L’histoire en elle même n’est pas très compliquée, c’est celle de la provinciale naïve qui rêve d’un Paris idéalisé bien loin de la réalité. Avec le recul j’avais trouvé Mewsette horripilante à souhait quand elle commence à tout dénigrer en n’ayant que Paris à la bouche.  Le film a vieilli, l’animation n’était pas ce qu’il y a de meilleur, mais reste très correcte quand même. En étant honnête le film fait son âge, comme en démontre les chansons, oui il y en a, on est dans une comédie musicale. Mais d’un autre côté il ne faut pas s’arrêter là.

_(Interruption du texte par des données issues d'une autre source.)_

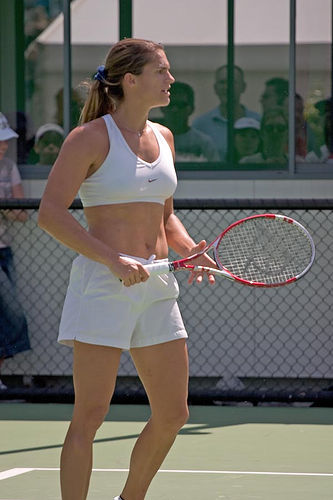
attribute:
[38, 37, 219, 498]
girl — white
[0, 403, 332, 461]
shadow — falling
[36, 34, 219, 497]
lady — light skinned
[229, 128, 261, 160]
ground — Playing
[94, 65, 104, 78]
bow — blue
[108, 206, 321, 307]
racket — white, red, silver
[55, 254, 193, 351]
short — white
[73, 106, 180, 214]
sports bra — white, black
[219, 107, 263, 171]
girl — beautiful, young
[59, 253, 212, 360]
shorts — white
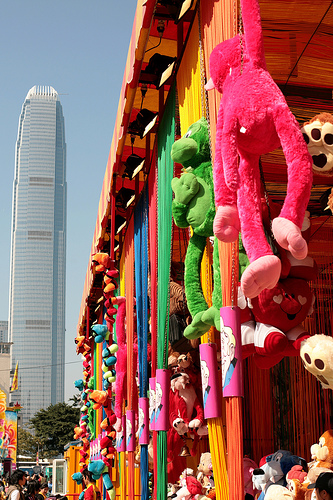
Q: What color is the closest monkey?
A: Pink.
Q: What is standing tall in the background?
A: A skyscraper.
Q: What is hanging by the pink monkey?
A: A giant paw.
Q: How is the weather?
A: Clear.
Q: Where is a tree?
A: At the end of the animal displays.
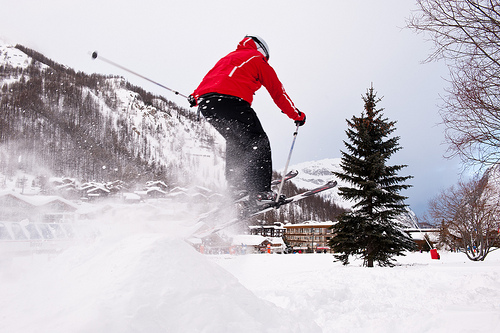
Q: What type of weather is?
A: It is overcast.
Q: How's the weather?
A: It is overcast.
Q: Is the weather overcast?
A: Yes, it is overcast.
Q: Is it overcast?
A: Yes, it is overcast.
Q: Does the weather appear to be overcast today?
A: Yes, it is overcast.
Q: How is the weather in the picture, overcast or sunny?
A: It is overcast.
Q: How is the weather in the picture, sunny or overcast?
A: It is overcast.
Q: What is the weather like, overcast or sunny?
A: It is overcast.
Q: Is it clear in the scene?
A: No, it is overcast.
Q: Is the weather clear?
A: No, it is overcast.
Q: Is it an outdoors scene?
A: Yes, it is outdoors.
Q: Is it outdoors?
A: Yes, it is outdoors.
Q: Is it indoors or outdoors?
A: It is outdoors.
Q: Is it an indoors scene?
A: No, it is outdoors.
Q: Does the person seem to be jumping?
A: Yes, the person is jumping.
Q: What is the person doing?
A: The person is jumping.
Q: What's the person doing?
A: The person is jumping.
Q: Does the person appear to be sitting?
A: No, the person is jumping.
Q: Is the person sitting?
A: No, the person is jumping.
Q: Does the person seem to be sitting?
A: No, the person is jumping.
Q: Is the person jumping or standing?
A: The person is jumping.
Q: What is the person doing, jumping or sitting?
A: The person is jumping.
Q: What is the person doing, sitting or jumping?
A: The person is jumping.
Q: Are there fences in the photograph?
A: No, there are no fences.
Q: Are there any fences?
A: No, there are no fences.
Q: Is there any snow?
A: Yes, there is snow.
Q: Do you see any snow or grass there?
A: Yes, there is snow.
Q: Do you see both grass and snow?
A: No, there is snow but no grass.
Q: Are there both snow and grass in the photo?
A: No, there is snow but no grass.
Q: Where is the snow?
A: The snow is on the mountain.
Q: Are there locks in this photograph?
A: No, there are no locks.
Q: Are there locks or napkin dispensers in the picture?
A: No, there are no locks or napkin dispensers.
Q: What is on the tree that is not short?
A: The trunks are on the tree.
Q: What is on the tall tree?
A: The trunks are on the tree.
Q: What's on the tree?
A: The trunks are on the tree.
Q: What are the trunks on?
A: The trunks are on the tree.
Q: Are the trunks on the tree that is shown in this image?
A: Yes, the trunks are on the tree.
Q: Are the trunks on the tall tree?
A: Yes, the trunks are on the tree.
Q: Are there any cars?
A: No, there are no cars.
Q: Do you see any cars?
A: No, there are no cars.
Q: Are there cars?
A: No, there are no cars.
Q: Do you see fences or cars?
A: No, there are no cars or fences.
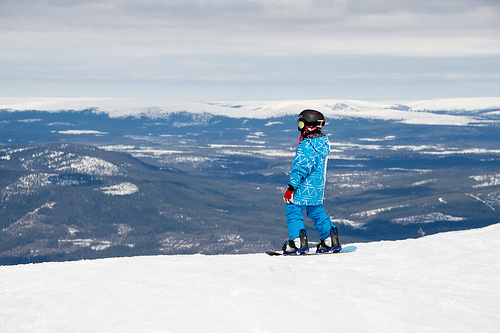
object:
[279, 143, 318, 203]
arm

Le point fort du film, et c’est ça qui m’avait marqué, c’est son style graphique et son ambiance. Tout, absolument tout, est un hommage à Paris, la France, et surtout son art. C’est simple c’est une succession de tableaux. La Provence où vie Mewsette : du Van Gogh, son Paris : du Modigliani, le Meowlin Rouge : du Toulouse Lautrec…la preuve la plus flagrande est qu’elle celle ci se fait peindre son portrait : Claude Monet, Henri de Toulouse-Lautrec, Georges Seurat, Henri Rousseau, Amedeo Modigliani, Vincent van Gogh, Edgar Degas, Auguste Renoir, Paul Cézanne, Paul Gauguin et Pablo Picasso…ce qui est aussi l’occasion de quelques anachronismes : le tableau façon Guernica de Picasso (1937), alors qu’on est censé être en 1895…
A l’époque cette séquence m’avait beaucoup marqué, et encore aujourd’hui je la trouve très belle, je me demande même si elle n’a pas marqué au point d’orienter ma vocation..

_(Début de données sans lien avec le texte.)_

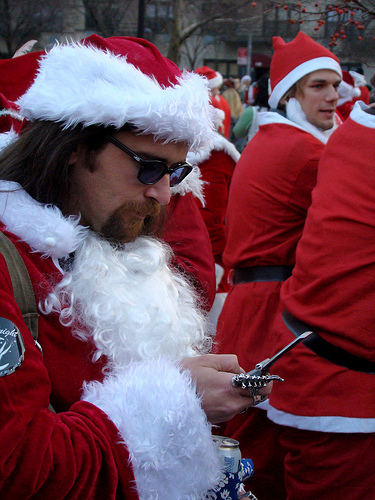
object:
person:
[265, 99, 375, 500]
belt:
[280, 304, 375, 374]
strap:
[0, 231, 37, 343]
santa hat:
[337, 70, 360, 98]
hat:
[13, 32, 215, 149]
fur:
[15, 38, 210, 155]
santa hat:
[267, 30, 341, 109]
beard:
[298, 101, 334, 131]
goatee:
[101, 199, 164, 245]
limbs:
[320, 5, 367, 49]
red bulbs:
[340, 35, 346, 40]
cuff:
[188, 132, 241, 164]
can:
[217, 439, 241, 474]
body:
[269, 111, 374, 392]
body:
[210, 118, 328, 373]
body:
[0, 207, 177, 500]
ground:
[281, 95, 312, 125]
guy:
[208, 30, 342, 374]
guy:
[0, 34, 272, 500]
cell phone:
[244, 331, 312, 377]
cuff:
[82, 359, 226, 500]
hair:
[0, 118, 136, 209]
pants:
[279, 426, 375, 499]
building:
[0, 0, 375, 102]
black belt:
[231, 262, 296, 285]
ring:
[231, 372, 285, 396]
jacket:
[0, 181, 225, 500]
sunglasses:
[108, 126, 194, 186]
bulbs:
[233, 357, 269, 390]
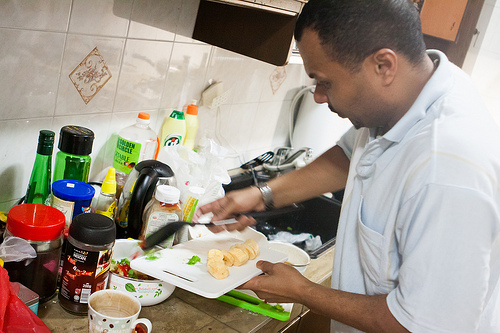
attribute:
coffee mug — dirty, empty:
[86, 286, 153, 331]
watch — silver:
[252, 173, 277, 212]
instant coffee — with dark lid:
[61, 210, 118, 317]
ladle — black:
[141, 210, 296, 255]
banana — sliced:
[199, 238, 268, 283]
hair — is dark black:
[287, 1, 432, 70]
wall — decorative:
[132, 40, 190, 93]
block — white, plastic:
[133, 225, 284, 306]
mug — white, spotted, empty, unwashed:
[86, 288, 153, 331]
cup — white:
[87, 288, 154, 330]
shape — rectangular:
[142, 227, 291, 297]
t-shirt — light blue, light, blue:
[333, 50, 493, 330]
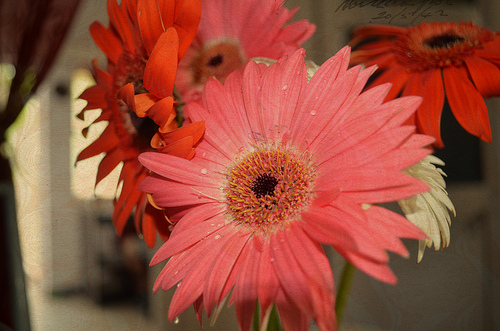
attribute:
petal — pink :
[282, 221, 336, 293]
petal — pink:
[319, 150, 431, 221]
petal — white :
[391, 193, 426, 262]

L’autre point fort c’est la présence de Judith Garland (le magicien d’Oz) au doublage de Mewsette et pour les chansons, à l’époque c’était THE argument du film si bien que même sur ma jaquette de cassette vidéo on ne voit qu’elle. En ce qui concerne les chansons, le style est vieillot, certaines sont meilleures que d’autres.

Le hic dans tout ça, c’est que même si je conseille ce film, il sera difficilement trouvable dans notre contrée, à ma connaissance il n’a jamais était édité que ce soit en DVD ou cassette. Si j’ai eu de la chance de le voir c’est parce qu’on me l’a enregistré lors de son passage sur canal fin des années 80. Bizarrement je l’ai en VF avec les chansons en VOSTT, alors que planète jeunesse semble dire que lors de ce passage ci il était en VO… hum…

Pour conclure, Gay Purr-ee est un très beau et bon film dans un style qui lui est propre et qu’il serait dommage de faire une comparaison avec les aristochats tant ils sont différents (excepte pour le thème). Mais si vous avez l’occasion de jeter un oeil dessus n’hésitez pas. J’espère vous avoir donné envie.